The ICJ called for immediate action to repeal or revise the offending provisions in the law.
The briefing paper identifies the FCRA as “a tool to silence Indian Civil Society Organizations”. It shows how the FCRA – by its own terms and as applied by the authorities – fails to comply with India’s international legal obligations to respect and protect the rights to freedom of association, expression, peaceful assembly, and the right to take part in the conduct of public affairs.
The FCRA regulates access to foreign funds and prohibits their receipt for any activities purportedly “detrimental to the national interest”.
The ICJ underscores the imprecise and overbroad language of the FCRA, which has left it open to abusive and arbitrary application by the Indian authorities. Civil Society Organizations (CSOs) may be prevented from accessing foreign contributions when the groups or their activities are characterized as of a “political nature” or acting against “public interest”, or against “strategic, scientific or economic interest” or “security”.
“By restricting NGO access to foreign funds meant for the NGO sector, the Indian Government is using the FCRA selectively to silence critical voices,” said Ian Seiderman, ICJ’s Legal and Policy Director.
“As recognized by the UN Charter, international cooperation, including through financial assistance, is fundamental to the protection of human rights, and CSOs should be encouraged rather than prevented from engaging in such cooperation to facilitate their critical work,” said Ian Seiderman.
On 20 October 2020, UN High Commissioner for Human Rights, Michelle Bachelet, expressed concern that the FCRA was being used to “deter or punish NGOs for human rights reporting and advocacy”.

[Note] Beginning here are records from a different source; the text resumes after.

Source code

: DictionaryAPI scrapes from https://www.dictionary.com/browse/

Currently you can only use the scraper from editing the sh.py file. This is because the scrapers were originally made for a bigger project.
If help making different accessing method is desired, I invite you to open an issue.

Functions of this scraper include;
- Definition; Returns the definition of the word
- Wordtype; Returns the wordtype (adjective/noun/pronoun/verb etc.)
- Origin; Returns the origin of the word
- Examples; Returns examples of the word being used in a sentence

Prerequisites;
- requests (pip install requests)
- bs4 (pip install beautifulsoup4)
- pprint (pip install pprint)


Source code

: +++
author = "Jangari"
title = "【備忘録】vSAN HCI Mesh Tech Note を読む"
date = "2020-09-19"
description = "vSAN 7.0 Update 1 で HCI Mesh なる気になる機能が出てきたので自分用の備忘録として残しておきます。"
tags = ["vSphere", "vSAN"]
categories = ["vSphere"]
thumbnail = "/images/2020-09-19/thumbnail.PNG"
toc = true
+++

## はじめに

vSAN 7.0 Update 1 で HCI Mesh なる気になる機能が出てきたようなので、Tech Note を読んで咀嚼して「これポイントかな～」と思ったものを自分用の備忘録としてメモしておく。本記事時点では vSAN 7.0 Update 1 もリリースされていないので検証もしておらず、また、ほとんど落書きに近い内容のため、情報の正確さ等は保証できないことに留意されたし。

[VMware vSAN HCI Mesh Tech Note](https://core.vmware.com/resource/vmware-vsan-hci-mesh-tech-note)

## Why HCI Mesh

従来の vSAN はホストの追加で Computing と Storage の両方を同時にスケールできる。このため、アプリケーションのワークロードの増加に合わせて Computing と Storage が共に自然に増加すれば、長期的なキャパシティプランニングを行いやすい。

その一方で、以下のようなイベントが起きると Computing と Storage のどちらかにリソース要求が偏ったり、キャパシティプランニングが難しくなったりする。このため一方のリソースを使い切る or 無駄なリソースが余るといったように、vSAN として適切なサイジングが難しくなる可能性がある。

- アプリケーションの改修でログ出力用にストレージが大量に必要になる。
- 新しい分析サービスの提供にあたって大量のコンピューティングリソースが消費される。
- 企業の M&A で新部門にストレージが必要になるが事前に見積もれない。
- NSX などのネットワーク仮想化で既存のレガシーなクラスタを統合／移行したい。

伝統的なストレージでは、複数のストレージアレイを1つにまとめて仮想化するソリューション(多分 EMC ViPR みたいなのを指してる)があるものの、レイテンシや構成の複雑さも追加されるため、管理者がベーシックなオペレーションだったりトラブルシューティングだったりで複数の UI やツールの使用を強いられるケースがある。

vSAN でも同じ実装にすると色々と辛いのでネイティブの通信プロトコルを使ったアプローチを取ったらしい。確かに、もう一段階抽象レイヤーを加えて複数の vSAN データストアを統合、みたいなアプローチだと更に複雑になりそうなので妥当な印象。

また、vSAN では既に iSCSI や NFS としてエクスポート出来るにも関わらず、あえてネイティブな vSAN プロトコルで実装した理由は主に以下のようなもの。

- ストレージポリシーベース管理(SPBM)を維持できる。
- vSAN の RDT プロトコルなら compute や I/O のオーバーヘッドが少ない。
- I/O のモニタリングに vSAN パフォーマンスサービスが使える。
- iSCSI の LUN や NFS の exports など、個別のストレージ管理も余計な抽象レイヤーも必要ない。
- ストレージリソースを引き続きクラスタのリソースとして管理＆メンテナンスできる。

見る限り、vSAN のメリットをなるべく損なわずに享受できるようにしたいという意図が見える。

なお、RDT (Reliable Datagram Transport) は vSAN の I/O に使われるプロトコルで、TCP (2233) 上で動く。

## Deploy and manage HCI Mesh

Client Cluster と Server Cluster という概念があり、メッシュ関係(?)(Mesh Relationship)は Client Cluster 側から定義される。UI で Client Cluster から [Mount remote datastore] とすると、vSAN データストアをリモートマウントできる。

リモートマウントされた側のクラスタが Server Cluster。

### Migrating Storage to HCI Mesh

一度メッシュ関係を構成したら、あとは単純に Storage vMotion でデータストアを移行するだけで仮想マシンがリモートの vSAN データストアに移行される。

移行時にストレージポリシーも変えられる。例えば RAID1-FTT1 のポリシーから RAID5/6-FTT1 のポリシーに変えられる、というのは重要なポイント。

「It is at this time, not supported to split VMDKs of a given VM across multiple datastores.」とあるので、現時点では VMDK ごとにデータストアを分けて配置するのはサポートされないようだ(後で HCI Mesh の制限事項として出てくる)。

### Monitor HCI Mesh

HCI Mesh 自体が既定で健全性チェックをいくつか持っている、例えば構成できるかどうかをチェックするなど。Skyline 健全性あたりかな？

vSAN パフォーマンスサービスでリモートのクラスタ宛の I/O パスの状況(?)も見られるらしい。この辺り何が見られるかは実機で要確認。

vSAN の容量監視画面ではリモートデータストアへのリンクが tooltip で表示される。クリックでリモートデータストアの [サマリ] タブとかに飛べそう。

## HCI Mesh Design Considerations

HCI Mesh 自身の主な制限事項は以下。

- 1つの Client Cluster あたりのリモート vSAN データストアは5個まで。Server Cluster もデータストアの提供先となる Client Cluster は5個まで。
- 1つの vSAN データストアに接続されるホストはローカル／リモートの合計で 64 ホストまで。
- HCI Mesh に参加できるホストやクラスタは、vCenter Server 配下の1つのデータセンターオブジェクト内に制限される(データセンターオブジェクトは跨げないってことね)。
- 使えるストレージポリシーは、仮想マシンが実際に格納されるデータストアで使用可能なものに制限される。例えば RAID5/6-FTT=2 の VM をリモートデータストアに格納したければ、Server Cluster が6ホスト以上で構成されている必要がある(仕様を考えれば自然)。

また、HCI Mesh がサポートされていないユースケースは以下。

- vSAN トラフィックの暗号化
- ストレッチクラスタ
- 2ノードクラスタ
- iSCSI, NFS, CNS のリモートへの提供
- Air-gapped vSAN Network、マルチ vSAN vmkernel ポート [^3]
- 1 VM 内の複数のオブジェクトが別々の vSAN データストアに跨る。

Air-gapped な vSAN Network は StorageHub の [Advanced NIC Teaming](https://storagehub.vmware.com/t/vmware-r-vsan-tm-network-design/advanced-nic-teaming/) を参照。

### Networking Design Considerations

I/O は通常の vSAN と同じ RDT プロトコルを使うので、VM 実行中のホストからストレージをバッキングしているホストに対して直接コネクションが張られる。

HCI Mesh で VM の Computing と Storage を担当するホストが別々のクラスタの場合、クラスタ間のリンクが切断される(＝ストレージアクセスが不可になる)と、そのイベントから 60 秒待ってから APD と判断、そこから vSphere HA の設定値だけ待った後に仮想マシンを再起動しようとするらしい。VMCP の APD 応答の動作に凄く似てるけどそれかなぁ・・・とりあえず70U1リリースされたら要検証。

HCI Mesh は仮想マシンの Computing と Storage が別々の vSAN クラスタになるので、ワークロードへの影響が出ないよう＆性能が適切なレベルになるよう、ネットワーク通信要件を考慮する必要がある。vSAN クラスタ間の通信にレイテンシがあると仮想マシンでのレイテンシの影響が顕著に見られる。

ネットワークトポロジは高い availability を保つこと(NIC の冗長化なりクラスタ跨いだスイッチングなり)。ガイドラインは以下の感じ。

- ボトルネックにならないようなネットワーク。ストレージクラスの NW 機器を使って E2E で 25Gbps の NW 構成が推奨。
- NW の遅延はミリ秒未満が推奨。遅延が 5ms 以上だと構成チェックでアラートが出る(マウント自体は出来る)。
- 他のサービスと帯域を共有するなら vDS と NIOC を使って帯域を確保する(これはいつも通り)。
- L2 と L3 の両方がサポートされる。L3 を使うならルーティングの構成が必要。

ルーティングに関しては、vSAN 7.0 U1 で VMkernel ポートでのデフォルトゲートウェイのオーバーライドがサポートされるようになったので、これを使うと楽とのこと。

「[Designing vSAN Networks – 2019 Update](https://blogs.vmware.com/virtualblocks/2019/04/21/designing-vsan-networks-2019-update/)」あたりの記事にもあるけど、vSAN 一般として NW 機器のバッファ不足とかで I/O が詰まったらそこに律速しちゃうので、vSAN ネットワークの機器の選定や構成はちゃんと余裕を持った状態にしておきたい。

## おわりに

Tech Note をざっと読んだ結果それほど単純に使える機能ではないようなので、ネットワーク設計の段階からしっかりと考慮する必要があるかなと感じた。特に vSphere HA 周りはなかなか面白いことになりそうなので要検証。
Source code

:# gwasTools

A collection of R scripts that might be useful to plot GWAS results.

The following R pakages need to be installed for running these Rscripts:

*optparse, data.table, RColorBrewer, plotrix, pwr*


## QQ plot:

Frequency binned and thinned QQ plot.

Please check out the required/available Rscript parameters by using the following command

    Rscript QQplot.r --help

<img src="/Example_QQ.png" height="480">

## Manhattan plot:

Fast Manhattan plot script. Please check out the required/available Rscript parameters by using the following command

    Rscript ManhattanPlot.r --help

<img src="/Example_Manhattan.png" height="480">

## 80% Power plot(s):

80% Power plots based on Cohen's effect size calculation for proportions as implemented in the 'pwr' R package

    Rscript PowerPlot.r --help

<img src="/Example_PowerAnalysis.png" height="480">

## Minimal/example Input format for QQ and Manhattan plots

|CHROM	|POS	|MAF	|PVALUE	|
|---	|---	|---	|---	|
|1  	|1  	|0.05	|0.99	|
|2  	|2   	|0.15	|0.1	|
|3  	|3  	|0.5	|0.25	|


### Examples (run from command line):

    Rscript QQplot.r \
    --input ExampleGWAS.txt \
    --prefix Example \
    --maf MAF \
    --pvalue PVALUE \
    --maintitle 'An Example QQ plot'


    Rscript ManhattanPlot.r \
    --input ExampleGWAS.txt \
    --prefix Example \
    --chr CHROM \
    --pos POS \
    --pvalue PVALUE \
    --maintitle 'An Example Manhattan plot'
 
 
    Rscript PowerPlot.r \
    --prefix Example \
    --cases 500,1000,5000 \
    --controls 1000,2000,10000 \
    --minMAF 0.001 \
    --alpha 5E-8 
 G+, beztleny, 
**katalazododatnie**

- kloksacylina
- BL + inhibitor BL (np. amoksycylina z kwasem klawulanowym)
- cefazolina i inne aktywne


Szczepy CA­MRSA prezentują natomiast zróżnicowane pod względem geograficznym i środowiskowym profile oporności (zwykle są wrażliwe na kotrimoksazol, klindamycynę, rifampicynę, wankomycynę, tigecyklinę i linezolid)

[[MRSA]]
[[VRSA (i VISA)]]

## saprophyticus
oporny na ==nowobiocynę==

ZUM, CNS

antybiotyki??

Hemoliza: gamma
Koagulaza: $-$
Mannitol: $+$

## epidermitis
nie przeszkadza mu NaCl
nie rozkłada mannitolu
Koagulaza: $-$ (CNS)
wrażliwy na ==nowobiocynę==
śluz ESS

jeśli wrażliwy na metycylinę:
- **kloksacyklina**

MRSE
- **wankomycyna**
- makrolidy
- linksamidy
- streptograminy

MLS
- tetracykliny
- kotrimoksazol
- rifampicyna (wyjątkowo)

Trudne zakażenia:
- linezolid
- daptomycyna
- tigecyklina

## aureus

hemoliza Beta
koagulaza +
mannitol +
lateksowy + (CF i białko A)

Since 2014, the Indian Government has cancelled the FCRA licenses of more than 19,000 NGOs, including high profile organizations such as the Lawyers Collective, Greenpeace India, People’s Watch, Compassion International, and Public Health Foundation of India. The grounds for these cancellations include “non-compliance with reporting requirements” and activities deemed “political” or against “national interest” and “economic security”. On 10 September 2020, India froze the accounts of Amnesty International India on the allegation that it had circumvented the FCRA. The action forced Amnesty International India to halt its India operations.
“We see the authorities continuing their clampdown on Indian human rights defenders through arbitrary arrests, restrictions on travel and other forms of harassment. We urge the Indian Government to protect rather than repress human rights defenders in India, whose work is vital to the rule of law in the country,” Seiderman said.
Contact
Osama Motiwala, ICJ Asia-Pacific Communications Officer, e: osama.motiwala(a)icj.org
Background
In the briefing paper, entitled “India’s Foreign Contribution Regulation Act: A Tool to Silence Indian Civil Society Organizations”, the ICJ answers the following questions:
- What is the Foreign Contribution Regulation Act? How does it affect NGOs?
- Which prohibitions in the FCRA are of concern to NGOs?
- What do the Indian Courts say about the overbroad restrictions on the receipt of foreign funds for NGOs in the FCRA?
- Is the FCRA compliant with India’s obligations under international human rights law?
- How have civil society organizations been targeted or adversely impacted by the FCRA?
- Is there a pattern of Indian Government targeting NGOs, lawyers and human rights defenders?
- How does the Government apply the prohibition on organizations of a political nature receiving foreign funding to political parties?